Song of the South is considered unreleasable because it tells a G-rated tale, absent historical context, set in what was decidedly a non G-rated time immediately following the Civil War. Sins of omission and so forth. Got it.

In Pom Poko, a family of Japanese raccoon dogs fights to protect their land from developers…using, among other things, the power of their magic scrotums. This is just fine to distribute, so long as the English dub calls them “pouches.”

Lesson learned: it is okay to like furry characters with huge nutsacks, but not to act like slavery didn’t ruin people’s lives. As that is pretty much the Topless Robot philosophy also, it seems I’m more in tune with Disney than I thought.

John Wick – An enjoyable throwback to the days of star-driven action films that mostly relied on brawls and confined shootouts rather than massive digital-explosion extravaganzas, John Wick puts Keanu Reeves back in his comfort zone, as a guy who doesn’t talk too much but knows how to fight. In a world where there are apparently no such things as civilians, he takes on almost everybody after some stupid kid has the nerve to kill his dog. That’s pretty much the entire plot, and the rest is delicious decoration – the Blu-ray features director commentary and several featurettes.

Tales From Earthsea – After seeing Spirited Away, Ursula Le Guin gave Hayao Miyazaki permission to do an Earthsea anime, but as he was busy working on Howl’s Moving Castle, the job went to his son Goro. Le Guin initially made positive comments, but has since been more mixed, as the movie combines elements from several of her books to tell a new-ish story. I haven’t seen the movie, but I think you’d have to change some things to make the books more cinematic – The Tombs of Atuan, from what I remember, would have to be almost entirely shot in darkness to be book-accurate, for example.

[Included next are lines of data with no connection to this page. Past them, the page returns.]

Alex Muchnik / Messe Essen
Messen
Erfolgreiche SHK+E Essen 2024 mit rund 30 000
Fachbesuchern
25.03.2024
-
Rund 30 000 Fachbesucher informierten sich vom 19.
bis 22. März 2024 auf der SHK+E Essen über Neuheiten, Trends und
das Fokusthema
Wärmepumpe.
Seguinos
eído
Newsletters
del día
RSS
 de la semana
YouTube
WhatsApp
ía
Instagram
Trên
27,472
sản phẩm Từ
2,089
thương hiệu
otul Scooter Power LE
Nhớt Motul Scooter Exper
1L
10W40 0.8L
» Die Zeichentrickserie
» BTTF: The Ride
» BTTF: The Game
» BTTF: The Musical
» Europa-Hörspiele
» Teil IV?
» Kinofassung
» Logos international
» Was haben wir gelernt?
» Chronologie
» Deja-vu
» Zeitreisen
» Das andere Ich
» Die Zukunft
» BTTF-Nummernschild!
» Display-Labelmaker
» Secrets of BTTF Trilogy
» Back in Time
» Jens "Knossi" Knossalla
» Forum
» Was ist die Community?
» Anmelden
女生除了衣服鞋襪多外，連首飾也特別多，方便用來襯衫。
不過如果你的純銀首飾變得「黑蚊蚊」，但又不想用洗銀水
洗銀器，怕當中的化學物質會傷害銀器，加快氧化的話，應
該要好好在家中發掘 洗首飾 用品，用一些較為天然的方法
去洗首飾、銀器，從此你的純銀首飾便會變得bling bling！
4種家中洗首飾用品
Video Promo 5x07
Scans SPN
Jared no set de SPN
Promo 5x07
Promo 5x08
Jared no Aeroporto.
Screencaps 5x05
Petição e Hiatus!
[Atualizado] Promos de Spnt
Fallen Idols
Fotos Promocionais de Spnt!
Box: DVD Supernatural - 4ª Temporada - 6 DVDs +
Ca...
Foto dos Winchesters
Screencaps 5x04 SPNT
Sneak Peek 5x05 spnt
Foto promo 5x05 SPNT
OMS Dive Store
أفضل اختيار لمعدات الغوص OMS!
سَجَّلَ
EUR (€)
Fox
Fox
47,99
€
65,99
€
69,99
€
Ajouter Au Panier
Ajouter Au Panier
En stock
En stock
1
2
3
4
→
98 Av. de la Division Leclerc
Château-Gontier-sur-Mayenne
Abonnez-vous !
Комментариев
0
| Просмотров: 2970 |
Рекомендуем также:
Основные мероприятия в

Porco Rosso – One of Hayao Miyazaki’s most acclaimed films that I have yet to see, it’s the story of a World War I flying ace transformed into a humanoid pig. Miyazaki didn’t ONLY make good movies when pigs fly, but it certainly didn’t hurt.

Dracula Untold – Nope, nope, nope. Please don’t buy this and encourage Universal to stay on the path of rebooting their classic monsters as pretty-boy dorks in a shared cinematic universe. PLEASE.

Ouija – Yes, yes, I’m so very scared of a mass-produced board game that will make my house haunted. Whatever.

Dragon: The Bruce Lee Story – Oddly supernatural biopic of Bruce Lee, which tells us of how his family was cursed, as depicted by a giant warrior who looks like Shredder and who shows up in dreams to fight Bruce periodically. SPOILER for a semi-true story – at the end of the movie, he dies but beats the demon, lifting the curse…and then text onscreen tells us his son Brandon died young on the set of The Crow anyway. Bummer.

Starry Eyes – An aspiring actress finds that auditioning for the right part can involve a literal deal with the devil. The stars in her eyes turn out to be pentagrams. Sounds like a true story.

Kull the Conqueror – Before everybody ragged on Kevin Sorbo for being a judgmental religious douchewad, we ragged on him because of how badly this Robert E. Howard adaptation sucked.

ABCs of Death 2 – 26 short films that involve somebody dying, by terrifying and/or amusing means. Best viewed while drunk.

Thunder & the House of Magic – Some fucking cartoon cat lives in a house where there are gadgets and an angry rabbit and Selena Gomez songs, and it’s all in 3D. And it’s called Thunder & the House of Magic.

Those are the titles on my radar today. What did I miss?